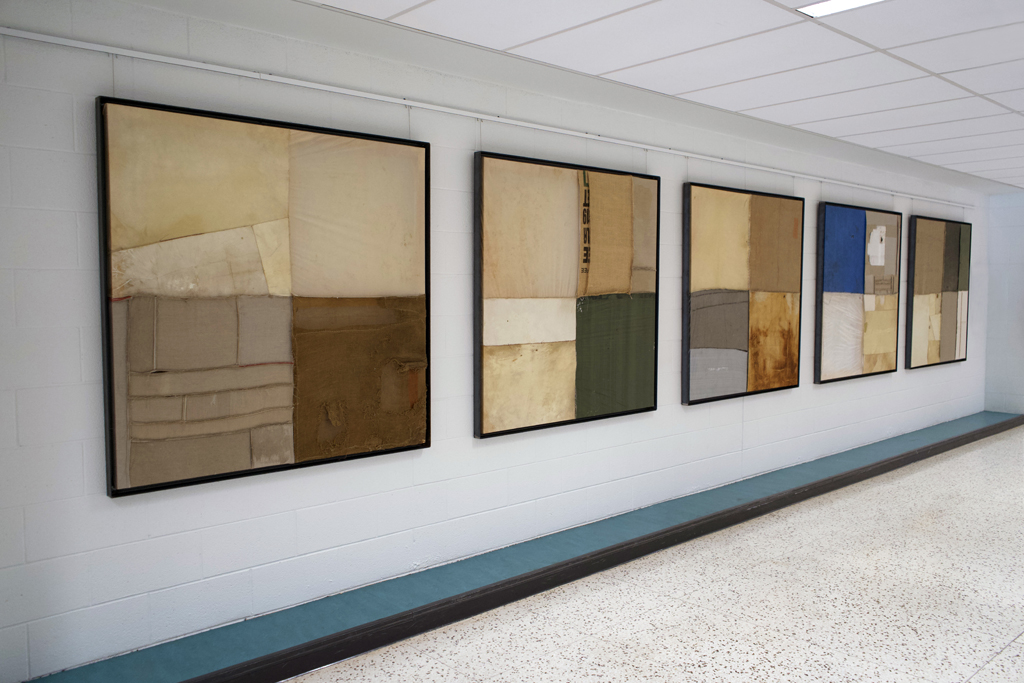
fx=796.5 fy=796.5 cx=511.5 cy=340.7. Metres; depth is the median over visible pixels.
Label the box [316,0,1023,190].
ceiling
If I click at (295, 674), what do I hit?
ledge
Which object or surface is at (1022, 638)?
floor
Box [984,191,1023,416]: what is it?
end wall
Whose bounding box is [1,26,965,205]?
picture rail
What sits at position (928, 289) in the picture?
painting
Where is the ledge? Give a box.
[6,412,1023,682]
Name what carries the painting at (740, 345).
hanging from the picture rail
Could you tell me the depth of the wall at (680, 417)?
3.11 m
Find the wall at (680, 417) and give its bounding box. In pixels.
[0,1,994,680]
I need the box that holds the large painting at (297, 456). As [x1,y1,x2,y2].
[95,94,432,498]
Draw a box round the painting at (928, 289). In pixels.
[905,215,970,370]
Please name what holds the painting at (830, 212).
hanging from the picture rail
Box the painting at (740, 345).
[681,181,803,404]
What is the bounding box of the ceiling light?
[797,0,885,17]
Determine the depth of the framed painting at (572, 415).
3.88 m
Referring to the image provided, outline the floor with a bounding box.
[282,425,1023,682]
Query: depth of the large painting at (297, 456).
2.86 m
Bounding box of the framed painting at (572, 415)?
[472,150,659,439]
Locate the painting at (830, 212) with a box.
[814,200,901,382]

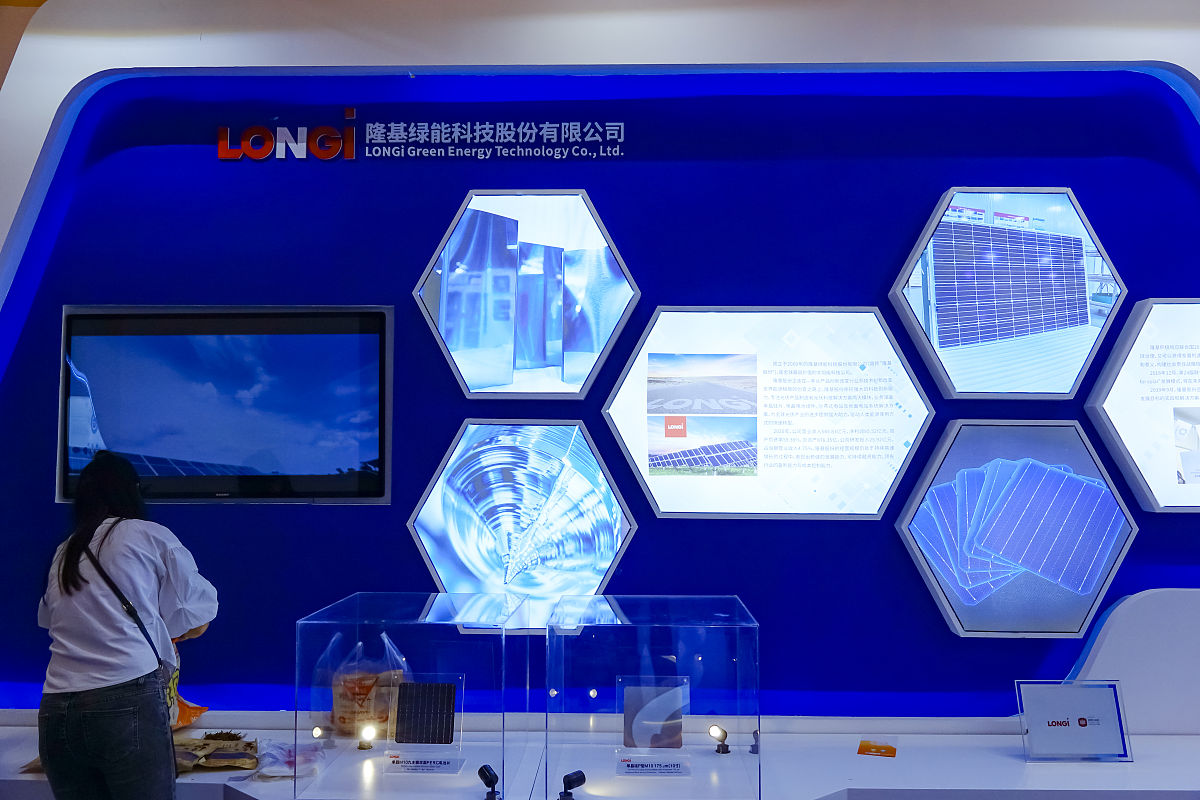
------------------------------------
» Exercise description: When a picture appears among the entries, skip it; transcribe everything else exactly.

» Answer section:
fx=796.5 fy=796.5 cx=511.5 cy=340.7. Metres; depth is the median over visible pixels.
Label the box [316,0,1023,190].
ceiling
If I click at (295, 674), what do I hit?
ledge
Which object or surface is at (1022, 638)?
floor
Box [984,191,1023,416]: what is it?
end wall
Whose bounding box is [1,26,965,205]?
picture rail
What sits at position (928, 289) in the picture?
painting
Where is the ledge? Give a box.
[6,412,1023,682]
Name what carries the painting at (740, 345).
hanging from the picture rail
Could you tell me the depth of the wall at (680, 417)?
3.11 m
Find the wall at (680, 417) and give its bounding box. In pixels.
[0,1,994,680]
I need the box that holds the large painting at (297, 456). As [x1,y1,x2,y2].
[95,94,432,498]
Draw a box round the painting at (928, 289). In pixels.
[905,215,970,370]
Please name what holds the painting at (830, 212).
hanging from the picture rail
Box the painting at (740, 345).
[681,181,803,404]
What is the bounding box of the ceiling light?
[797,0,885,17]
Determine the depth of the framed painting at (572, 415).
3.88 m
Referring to the image provided, outline the floor with a bounding box.
[282,425,1023,682]
Query: depth of the large painting at (297, 456).
2.86 m
Bounding box of the framed painting at (572, 415)?
[472,150,659,439]
Locate the painting at (830, 212) with a box.
[814,200,901,382]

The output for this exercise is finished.